Si hay una imagen que desde niño conquistó mi retina, es la heroica visión de Genoveva de Brabante luchando en una cueva contra un enorme oso para defender la vida de su bebé. Una lucha tan desigual sólo puede llevarse a cabo por el inconmensurable amor que profesa una madre. Todo elogio, acto, regalo u homenaje que le demos a nuestra madre nunca será suficiente para devolver y pagar todo el infinito y puro amor de ellas; pues, siempre están en todo, velando por nuestra seguridad. Ellas saben a unos abrazos inconmensurables que siempre han sabido sellar con suavidad desvelos y preocupaciones. El amor maternal ya no consiste en pelear con un oso para proteger a tu bebé, pero sigue siendo igual de incondicional.
Los sacrificios que las madres hacen por sus hijos son incontables. Todos conocemos circunstancias en las que una madre hace malabarismos para poder ofrecer a sus vástagos oportunidades de prosperar, que a lo mejor ellas no tuvieron. Tengo una amiga que lleva años privándose de casi todo para que sus hijos puedan estudiar fuera de casa, resignada pero contenta. Después de más de tres años de esa esforzada renuncia resulta que uno de ellos regresa con el proyecto inacabado porque se perdió en el camino que había elegido. Mi amiga se traga el sufrimiento y tras digerir la calamidad vuelve a resurgir incansable en su amor incondicional, que es precisamente eso, un amor que no está sujeto a ninguna condición. Como dijo Maksim Gorki «No conozco personaje más limpio que una madre, ni corazón con más capacidad de amar que el corazón de una madre».
Varios años después de la experiencia del fallecimiento de la madre de mi compañero de clase a la que me refería al principio de estas líneas, el destino decidió que mi hijo se viera en la misma situación que mi compañero. Afrontar la vida sin tu madre a una edad tan temprana es como un abismo tenebroso que se abre justo delante de donde se apoyan tus pies. En medio de esa pegajosa oscuridad mi madre volvió a obrar el milagro haciendo lo mismo que había hecho con sus hijos. Entre besos y gritos estuvo allí para su nieto obligándole a cepillarse los dientes, a recoger su cama al levantarse y a quitar los codos de la mesa cuando comía.

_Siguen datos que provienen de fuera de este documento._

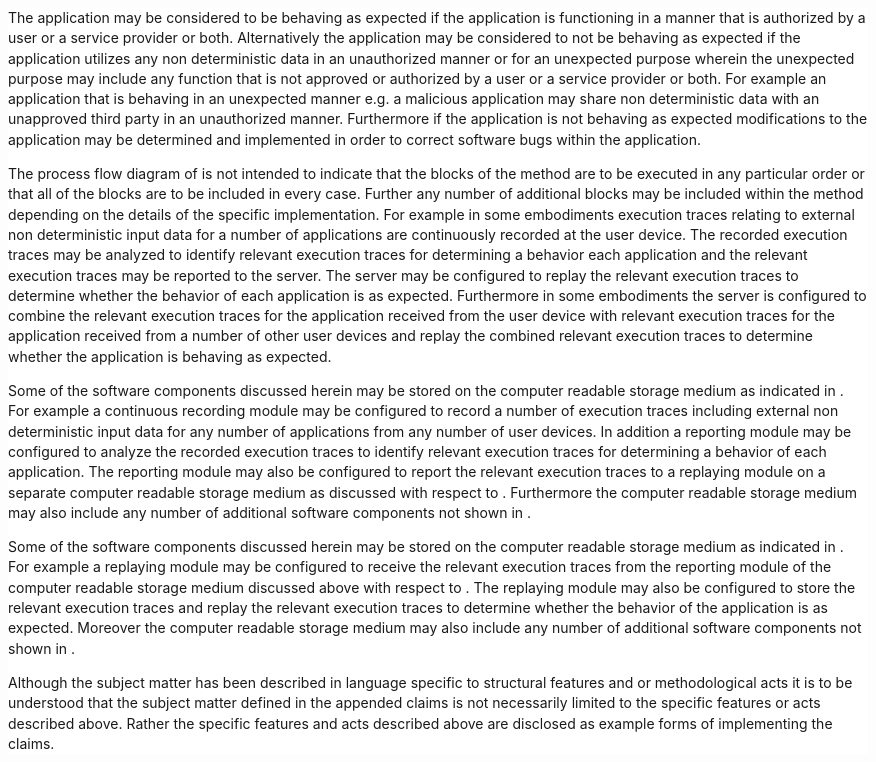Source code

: The application may be considered to be behaving as expected if the application is functioning in a manner that is authorized by a user or a service provider or both. Alternatively the application may be considered to not be behaving as expected if the application utilizes any non deterministic data in an unauthorized manner or for an unexpected purpose wherein the unexpected purpose may include any function that is not approved or authorized by a user or a service provider or both. For example an application that is behaving in an unexpected manner e.g. a malicious application may share non deterministic data with an unapproved third party in an unauthorized manner. Furthermore if the application is not behaving as expected modifications to the application may be determined and implemented in order to correct software bugs within the application.

The process flow diagram of is not intended to indicate that the blocks of the method are to be executed in any particular order or that all of the blocks are to be included in every case. Further any number of additional blocks may be included within the method depending on the details of the specific implementation. For example in some embodiments execution traces relating to external non deterministic input data for a number of applications are continuously recorded at the user device. The recorded execution traces may be analyzed to identify relevant execution traces for determining a behavior each application and the relevant execution traces may be reported to the server. The server may be configured to replay the relevant execution traces to determine whether the behavior of each application is as expected. Furthermore in some embodiments the server is configured to combine the relevant execution traces for the application received from the user device with relevant execution traces for the application received from a number of other user devices and replay the combined relevant execution traces to determine whether the application is behaving as expected.

Some of the software components discussed herein may be stored on the computer readable storage medium as indicated in . For example a continuous recording module may be configured to record a number of execution traces including external non deterministic input data for any number of applications from any number of user devices. In addition a reporting module may be configured to analyze the recorded execution traces to identify relevant execution traces for determining a behavior of each application. The reporting module may also be configured to report the relevant execution traces to a replaying module on a separate computer readable storage medium as discussed with respect to . Furthermore the computer readable storage medium may also include any number of additional software components not shown in .

Some of the software components discussed herein may be stored on the computer readable storage medium as indicated in . For example a replaying module may be configured to receive the relevant execution traces from the reporting module of the computer readable storage medium discussed above with respect to . The replaying module may also be configured to store the relevant execution traces and replay the relevant execution traces to determine whether the behavior of the application is as expected. Moreover the computer readable storage medium may also include any number of additional software components not shown in .

Although the subject matter has been described in language specific to structural features and or methodological acts it is to be understood that the subject matter defined in the appended claims is not necessarily limited to the specific features or acts described above. Rather the specific features and acts described above are disclosed as example forms of implementing the claims.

Le peinaba, le daba de merendar a la vuelta del colegio, le arropaba por las noches… se convirtió en su madre, tapando la desgracia con un velo de inmenso amor. Por eso y por muchas otras cosas que hizo por nosotros no tengo palabras que expresen mi más sincero agradecimiento. Su inagotable generosidad destaca frente a este minúsculo reconocimiento.
Una madre siente cuando las cosas van bien y cuando no van tan bien, no necesita palabras para saberlo ya que la intuición es su guía. Su amor es maravilloso y grande, darían la vida por sus hijos, preferirían enfermar y morir antes que ellos. Jalonan nuestras existencias con maravillosos momentos de ternura, de risas, de felicidad, de amor, de enfado y sobre todo de aprendizaje en el camino de la vida. Es el amor por los hijos el que transforma nuestra manera de querer, desde que nacen. Crece con ellos y te cambia para siempre.
Aunque mi historia personal no les diga nada seguro que tienen en su haber situaciones propias en las que sus madres jugaron un papel fundamental. No caigamos el error de dar por supuesto que conocen sus sentimientos al respecto. Atrévanse a decirles lo importantes que son para ustedes. Demos pues, las gracias a todas las madres por tanto que dan a cambio de nada.